DYESS, Ark. — A trio of presenters thrilled a large crowd of country music fans during the “Titans of Filmmaking” special presentations Friday afternoon in the Dyess Community Center the second day of the Johnny Cash Heritage Festival in Dyess. The group spent an hour apiece showing clips from their documentaries and discussing Johnny Cash’s rise from the son of poor sharecroppers to a legendary singer and songwriter.

William Ferris
Dr. William Ferris (far right) makes a presentation at the "Titans of Filmmaking" event Friday at the 2019 Johnny Cash Heritage Festival.


The presenters were Dr. William Ferris, former chairman of the National Endowments for the Humanities and double Grammy winner; Thom Zimny, a Grammy and Emmy Award-winner and director of the recently-released “Springsteen on Broadway” and the critically-acclaimed film “Elvis Presley: The Searcher;” and Pam Baucom, a co-producer with Ken Burns of “Country Music,” an eight-part, 16-hour series aired on PBS.

Cash’s daughter Rosanne Cash hosted the speakers after being introduced by Arkansas State University Chancellor Kelly Damphousse. “It is my great fortune to be a part of this great event,” said Damphousse. He also announced the start of a new tradition where the Johnny Cash song “Ring of Fire” will now be played between the third and fourth quarters of A-State’s home football games.

Ferris, who said he has spent his life studying the American South, compared Johnny Cash to other artists, including author William Faulkner in literature and B.B. King in blues music. He discussed his introduction to music during his life journey along Highway 61 and showed photos of people he met along the way who taught him their music and way of life.

Zimny displayed several clips of his latest documentary, “The Gift: The Legend of Johnny Cash,” made in collaboration with the Cash estate. He told the crowd he always remembered archival footage he had seen of Dyess and thanked Rosanne Cash for trusting him to do the back story on her father.

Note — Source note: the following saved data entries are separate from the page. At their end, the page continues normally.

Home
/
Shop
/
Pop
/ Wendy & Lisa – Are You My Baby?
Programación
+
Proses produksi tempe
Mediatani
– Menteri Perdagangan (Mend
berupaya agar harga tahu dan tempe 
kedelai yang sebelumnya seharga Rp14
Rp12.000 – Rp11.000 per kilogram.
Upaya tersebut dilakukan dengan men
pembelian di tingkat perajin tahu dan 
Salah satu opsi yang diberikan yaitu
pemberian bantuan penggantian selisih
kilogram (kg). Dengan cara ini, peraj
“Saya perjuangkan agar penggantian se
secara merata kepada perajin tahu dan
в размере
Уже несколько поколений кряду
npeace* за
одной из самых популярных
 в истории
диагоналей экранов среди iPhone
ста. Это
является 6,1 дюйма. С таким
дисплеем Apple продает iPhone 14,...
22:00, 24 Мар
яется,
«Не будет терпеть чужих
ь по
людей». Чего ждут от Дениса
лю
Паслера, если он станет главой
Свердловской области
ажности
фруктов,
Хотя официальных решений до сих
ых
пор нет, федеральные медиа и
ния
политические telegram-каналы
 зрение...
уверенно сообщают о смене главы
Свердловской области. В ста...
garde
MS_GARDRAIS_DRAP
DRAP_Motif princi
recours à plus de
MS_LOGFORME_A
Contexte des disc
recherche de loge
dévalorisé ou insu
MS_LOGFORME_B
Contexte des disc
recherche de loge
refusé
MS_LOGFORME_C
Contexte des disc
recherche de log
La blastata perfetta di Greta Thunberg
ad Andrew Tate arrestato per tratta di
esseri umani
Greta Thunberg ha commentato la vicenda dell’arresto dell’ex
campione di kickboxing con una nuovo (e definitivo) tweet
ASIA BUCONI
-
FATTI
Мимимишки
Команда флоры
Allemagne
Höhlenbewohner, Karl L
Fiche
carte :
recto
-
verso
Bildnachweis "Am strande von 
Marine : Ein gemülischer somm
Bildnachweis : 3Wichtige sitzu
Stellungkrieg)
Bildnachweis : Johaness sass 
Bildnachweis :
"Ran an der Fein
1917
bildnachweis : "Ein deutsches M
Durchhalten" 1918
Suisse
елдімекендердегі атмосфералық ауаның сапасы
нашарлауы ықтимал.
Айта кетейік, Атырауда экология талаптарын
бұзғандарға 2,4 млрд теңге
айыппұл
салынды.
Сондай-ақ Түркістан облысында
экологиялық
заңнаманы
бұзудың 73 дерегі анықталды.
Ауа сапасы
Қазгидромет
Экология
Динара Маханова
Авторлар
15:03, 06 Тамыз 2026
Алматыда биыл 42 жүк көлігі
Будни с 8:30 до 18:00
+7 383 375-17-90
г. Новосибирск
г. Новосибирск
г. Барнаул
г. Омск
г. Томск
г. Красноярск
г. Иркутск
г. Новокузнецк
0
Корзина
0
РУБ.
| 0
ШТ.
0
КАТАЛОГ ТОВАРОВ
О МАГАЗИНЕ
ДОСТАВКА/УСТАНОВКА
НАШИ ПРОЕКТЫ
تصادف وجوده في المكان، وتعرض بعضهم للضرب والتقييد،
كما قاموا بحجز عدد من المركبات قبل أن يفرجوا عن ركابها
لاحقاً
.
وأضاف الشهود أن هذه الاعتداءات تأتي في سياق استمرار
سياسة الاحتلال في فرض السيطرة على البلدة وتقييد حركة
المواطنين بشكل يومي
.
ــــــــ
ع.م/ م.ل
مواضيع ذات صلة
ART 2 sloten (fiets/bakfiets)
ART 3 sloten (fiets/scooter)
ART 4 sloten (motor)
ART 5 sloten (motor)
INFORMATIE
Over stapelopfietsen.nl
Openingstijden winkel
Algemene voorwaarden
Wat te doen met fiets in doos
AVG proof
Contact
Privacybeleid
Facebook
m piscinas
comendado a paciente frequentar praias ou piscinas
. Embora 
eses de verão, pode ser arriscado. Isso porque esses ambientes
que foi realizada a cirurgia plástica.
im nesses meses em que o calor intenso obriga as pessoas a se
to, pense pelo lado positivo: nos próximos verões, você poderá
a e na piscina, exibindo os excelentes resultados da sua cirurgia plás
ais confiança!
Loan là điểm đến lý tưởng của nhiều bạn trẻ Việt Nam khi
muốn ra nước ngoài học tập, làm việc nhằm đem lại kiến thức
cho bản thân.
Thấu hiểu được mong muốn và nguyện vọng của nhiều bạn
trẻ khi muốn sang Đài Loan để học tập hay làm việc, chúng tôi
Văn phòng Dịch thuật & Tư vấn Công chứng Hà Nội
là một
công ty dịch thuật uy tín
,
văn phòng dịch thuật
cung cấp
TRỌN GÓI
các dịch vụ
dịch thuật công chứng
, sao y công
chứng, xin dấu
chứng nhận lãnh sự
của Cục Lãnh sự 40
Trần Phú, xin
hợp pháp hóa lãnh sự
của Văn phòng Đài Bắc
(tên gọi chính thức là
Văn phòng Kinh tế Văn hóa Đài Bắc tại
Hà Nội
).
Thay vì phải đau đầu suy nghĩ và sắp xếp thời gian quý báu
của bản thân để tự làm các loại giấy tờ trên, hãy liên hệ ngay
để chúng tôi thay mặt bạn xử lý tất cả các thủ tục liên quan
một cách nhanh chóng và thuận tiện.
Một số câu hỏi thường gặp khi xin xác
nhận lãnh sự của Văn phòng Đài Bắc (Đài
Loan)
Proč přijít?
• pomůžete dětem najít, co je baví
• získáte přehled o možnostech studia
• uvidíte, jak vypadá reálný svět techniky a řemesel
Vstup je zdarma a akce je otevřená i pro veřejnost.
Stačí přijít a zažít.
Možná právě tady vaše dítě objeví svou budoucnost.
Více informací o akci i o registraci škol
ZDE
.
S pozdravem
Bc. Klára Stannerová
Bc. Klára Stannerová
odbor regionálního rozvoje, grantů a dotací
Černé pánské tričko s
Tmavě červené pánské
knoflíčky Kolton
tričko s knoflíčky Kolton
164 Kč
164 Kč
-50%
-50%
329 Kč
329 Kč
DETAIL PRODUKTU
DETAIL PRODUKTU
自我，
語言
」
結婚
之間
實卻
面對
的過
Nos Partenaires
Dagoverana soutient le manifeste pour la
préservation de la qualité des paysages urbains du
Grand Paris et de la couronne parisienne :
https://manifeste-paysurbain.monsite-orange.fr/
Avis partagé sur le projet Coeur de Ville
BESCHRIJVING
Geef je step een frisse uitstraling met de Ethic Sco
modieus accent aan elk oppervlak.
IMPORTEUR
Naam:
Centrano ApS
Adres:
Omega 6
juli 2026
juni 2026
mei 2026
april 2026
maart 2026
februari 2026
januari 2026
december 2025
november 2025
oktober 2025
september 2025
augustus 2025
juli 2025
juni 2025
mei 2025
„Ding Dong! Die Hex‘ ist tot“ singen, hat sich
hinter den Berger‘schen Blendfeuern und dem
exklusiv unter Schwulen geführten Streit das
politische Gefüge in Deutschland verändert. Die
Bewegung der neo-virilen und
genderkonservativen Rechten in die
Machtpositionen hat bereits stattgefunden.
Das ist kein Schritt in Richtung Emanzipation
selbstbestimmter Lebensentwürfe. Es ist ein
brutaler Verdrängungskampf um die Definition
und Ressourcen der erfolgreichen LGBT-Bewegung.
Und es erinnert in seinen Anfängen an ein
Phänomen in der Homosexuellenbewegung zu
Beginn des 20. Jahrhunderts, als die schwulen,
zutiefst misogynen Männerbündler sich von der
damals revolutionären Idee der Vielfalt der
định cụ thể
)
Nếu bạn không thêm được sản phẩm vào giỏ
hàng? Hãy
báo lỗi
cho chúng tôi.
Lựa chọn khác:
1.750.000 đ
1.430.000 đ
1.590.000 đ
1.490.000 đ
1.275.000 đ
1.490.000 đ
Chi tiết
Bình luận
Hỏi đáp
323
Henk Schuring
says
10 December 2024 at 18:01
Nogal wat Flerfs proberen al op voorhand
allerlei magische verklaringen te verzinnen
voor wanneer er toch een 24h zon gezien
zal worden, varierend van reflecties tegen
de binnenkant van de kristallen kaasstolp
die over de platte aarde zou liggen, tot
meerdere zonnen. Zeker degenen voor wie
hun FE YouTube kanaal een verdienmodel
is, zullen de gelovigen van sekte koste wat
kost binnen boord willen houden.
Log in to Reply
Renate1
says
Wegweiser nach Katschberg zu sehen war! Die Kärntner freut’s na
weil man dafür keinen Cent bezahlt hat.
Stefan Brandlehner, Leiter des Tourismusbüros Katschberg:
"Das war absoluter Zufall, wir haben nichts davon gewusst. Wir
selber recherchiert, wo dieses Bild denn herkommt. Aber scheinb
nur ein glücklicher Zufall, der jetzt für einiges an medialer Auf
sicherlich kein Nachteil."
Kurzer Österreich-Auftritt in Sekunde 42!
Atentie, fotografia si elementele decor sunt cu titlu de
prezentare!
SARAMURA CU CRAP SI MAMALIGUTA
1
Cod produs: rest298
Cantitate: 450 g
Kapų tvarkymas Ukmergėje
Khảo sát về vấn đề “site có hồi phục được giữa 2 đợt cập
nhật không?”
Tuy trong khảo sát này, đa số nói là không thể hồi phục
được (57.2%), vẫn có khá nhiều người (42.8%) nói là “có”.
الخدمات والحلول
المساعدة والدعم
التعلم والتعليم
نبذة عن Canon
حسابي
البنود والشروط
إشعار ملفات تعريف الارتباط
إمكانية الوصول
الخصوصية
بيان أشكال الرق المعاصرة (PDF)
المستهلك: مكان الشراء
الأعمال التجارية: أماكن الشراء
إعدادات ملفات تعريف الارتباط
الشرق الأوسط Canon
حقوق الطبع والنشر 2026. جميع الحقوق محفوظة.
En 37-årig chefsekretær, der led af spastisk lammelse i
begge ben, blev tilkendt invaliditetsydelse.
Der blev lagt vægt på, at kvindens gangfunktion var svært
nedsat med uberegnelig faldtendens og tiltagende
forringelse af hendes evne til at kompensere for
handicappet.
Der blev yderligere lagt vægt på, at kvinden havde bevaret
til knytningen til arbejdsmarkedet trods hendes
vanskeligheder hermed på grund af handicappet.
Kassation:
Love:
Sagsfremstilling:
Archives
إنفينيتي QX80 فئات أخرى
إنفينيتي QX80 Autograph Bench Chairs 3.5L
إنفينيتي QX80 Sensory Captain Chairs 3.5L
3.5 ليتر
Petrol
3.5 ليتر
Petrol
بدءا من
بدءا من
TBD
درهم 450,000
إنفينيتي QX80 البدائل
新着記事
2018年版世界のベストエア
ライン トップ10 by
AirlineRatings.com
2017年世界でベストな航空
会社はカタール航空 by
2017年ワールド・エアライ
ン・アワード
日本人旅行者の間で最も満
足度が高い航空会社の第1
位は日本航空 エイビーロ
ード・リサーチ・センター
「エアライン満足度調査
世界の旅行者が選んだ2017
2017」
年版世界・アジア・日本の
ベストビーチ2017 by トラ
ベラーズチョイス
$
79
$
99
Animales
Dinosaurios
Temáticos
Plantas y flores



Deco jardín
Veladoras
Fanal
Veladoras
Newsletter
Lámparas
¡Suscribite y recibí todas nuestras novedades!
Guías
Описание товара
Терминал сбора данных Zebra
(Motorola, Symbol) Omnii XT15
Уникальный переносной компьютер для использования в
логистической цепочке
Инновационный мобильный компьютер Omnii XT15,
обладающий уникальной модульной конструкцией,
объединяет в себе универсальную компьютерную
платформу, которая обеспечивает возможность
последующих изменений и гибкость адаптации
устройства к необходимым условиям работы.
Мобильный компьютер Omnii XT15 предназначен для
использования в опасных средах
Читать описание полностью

The documentary explores the evolution of Cash through memories told in Cash’s own voice. Zimny had said he wasn’t pleased with the documentary’s progress until he received a box of recordings in Cash’s own voice. He said,” This brought Johnny’s voice to the documentary and I wanted to honor that.”

In one of the voice recordings, Cash told of his mother’s comment about his voice being a “gift,” the death of his older brother Jack in a sawing  accident and how it affected Johnny throughout his life, his strained relationship with his father and the role of religion in Johnny’s life.

Baucom represented a “team of people who relied on so many people who provided primary source material” for the “Country Music” film. It took the Ken Burns crew over eight years to collect and catalog over 100,000 photographs and whittle down the photos and information for the documentary.

The film displays Johnny’s beginnings, including his time in the U.S. Air Force, his first marriage, and his personal and professional relationship with Elvis Presley.

The 2019 festival concludes Saturday afternoon at noon with a cotton field benefit concert at the field adjacent to the Johnny Cash Boyhood Home. Headliners are Grammy Award winners Rosanne Cash and Marty Stuart, along with Johnny Cash’s sister Joanne Cash, members of the Cash family and Cory Jackson, the 2018 Arkansas Country Music Awards’ Country Artist of the Year and a current contestant on “The Voice.

Tickets are $100 for reserved seats and $35 for general admission and may be purchased at the concert. General admission ticket buyers should bring their own chairs.